§ Page extract
+++++

NaN occurred in optimization (error in DL with variational minibatches)

I have the following Deep Learning model:

X = theano.shared(X_train)
Y = theano.shared(np.where(y_train==1)[1])
X_off = theano.shared(X_offset_train)

h = [n_features, 10, 10, 1]
inits = []
for i in range(len(h)-1):
    inits.append(np.random.randn(h[i], h[i+1])*
                 np.sqrt(2/(h[i] + h[i+1])))
    
with pm.Model() as dl_model:
    ws = []
    logit = X
    for i in range(len(h)-1):
        ws.append(pm.Normal('w{0}'.format(i), 0, sd=1, 
                            shape=(h[i], h[i+1]), 
                            testval=inits[i]))
        w_repeat = pm.math.block_diagonal([ws[-1]]*max_horse)
        logit = tt.nnet.relu(tt.dot(logit, w_repeat))

    p = tt.nnet.softmax(logit + X_off)
    out = pm.Categorical('out', p, observed=Y)

During the posterior inference process I get a “FloatingPointError: NaN occurred in optimization” error. The optimization is invoked via the following code block.

batch_size = 256
X_m = pm.Minibatch(X_train, batch_size)
X_offset_m = pm.Minibatch(X_offset_train, batch_size)
Y_m = pm.Minibatch(np.where(y_train==1)[1], batch_size)
with dl_model:
    approx = pm.fit(100000,
                    more_replacements={X:X_m, X_off: X_offset_m, Y:Y_m},
                    callbacks=[pm.callbacks.CheckParametersConvergence(tolerance=1e-4)])

The question is how can I go about debugging what values caused this error. Am I somehow able to run the last minibatch through this so that I can get the log-likelihood via the out variable? If not any tips on what may have gone wrong. None of my training data have NaNs in them.

+++++

§ Dataset excerpts

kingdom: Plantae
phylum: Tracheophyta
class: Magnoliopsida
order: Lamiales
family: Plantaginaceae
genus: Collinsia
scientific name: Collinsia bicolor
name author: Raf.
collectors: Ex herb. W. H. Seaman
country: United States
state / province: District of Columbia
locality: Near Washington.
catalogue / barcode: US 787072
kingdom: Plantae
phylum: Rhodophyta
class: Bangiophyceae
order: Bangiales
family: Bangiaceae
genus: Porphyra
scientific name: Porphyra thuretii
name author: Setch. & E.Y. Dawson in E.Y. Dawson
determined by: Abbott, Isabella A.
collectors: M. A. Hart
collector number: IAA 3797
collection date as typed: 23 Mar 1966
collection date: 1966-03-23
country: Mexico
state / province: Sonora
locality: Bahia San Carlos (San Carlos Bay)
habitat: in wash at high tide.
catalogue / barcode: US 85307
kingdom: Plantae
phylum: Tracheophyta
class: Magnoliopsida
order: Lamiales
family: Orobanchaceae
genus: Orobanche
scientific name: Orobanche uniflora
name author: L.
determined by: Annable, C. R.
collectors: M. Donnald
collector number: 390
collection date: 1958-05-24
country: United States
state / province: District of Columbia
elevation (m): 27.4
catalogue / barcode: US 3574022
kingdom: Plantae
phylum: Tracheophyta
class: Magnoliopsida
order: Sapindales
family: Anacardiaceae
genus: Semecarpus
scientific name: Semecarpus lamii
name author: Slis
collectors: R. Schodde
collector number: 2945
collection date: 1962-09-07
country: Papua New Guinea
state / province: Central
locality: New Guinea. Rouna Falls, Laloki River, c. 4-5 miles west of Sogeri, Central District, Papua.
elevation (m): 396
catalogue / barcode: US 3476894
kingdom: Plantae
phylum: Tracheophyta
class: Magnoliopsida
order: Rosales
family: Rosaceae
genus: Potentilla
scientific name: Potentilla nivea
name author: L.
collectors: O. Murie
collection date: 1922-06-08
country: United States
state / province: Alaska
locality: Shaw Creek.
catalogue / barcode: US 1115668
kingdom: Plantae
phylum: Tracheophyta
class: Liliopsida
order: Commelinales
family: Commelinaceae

+++++

§ Written instruction 1
Answer these about the forum post on the NaN optimization error, one answer per line:
(a) What value is given to batch_size?
(b) What tolerance is passed to CheckParametersConvergence?
(c) What exact error appears during posterior inference?
§ Written instruction 2
Can you write out the forum post on the NaN optimization error, starting with "X_offset_m = pm.Minibatch(X_offset_train, batch_size)" and going on through "NaNs in them.", and swap "approx" for "result"?
§ Written instruction 3
Finish out the next part of the forum post on the NaN optimization error, picking up after its last sentence.

§ Response 1
(a) 256
(b) 1e-4
(c) FloatingPointError: NaN occurred in optimization

§ Response 2
X_offset_m = pm.Minibatch(X_offset_train, batch_size)
Y_m = pm.Minibatch(np.where(y_train==1)[1], batch_size)
with dl_model:
    result = pm.fit(100000,
                    more_replacements={X:X_m, X_off: X_offset_m, Y:Y_m},
                    callbacks=[pm.callbacks.CheckParametersConvergence(tolerance=1e-4)])

The question is how can I go about debugging what values caused this error. Am I somehow able to run the last minibatch through this so that I can get the log-likelihood via the out variable? If not any tips on what may have gone wrong. None of my training data have NaNs in them.

§ Response 3
Edit: I should have mentioned that this occurs at random iteration numbers. Last time it ran it was at iteration 28091/100000 before it stopped.

Edit 2: Turns out the solution in this case was not to have an activation in the last layer. So I had to have this in the model:

logit = tt.dot(logit, w_repeat) + b_repeat
if i < len(h) - 2:
    logit = tt.tanh(logit)

Have you tried the methods to debug in this post?

I changed the question to mention that this didn’t happen in the very first iteration. I did get it running by using BoundedNormal = pm.Bound(pm.Normal, lower=-2.0, upper=2.0) instead of pm.Normal on the weights. However, again when I had put the limits to +/- 3 it still halted the inference process due to a NaN. Even though it did complete the optimization the accuracy of the model was worse than a linear model.

Is there a way to check the offending sample? This might allow me to remove the Bounds somehow.

Ok, this is embarassing. Turns out the reason that it was stuffing up was because I had accidentally put in a relu at the last layer as well, instead of linear. Didn’t realise that having an activation in the output layer would have caused so much damage considering I’m still taking the softmax. Regardless for future issues, is there a way to check an offending sample which caused the NaN or Inf values in optimzation?

What do you mean by offending sample?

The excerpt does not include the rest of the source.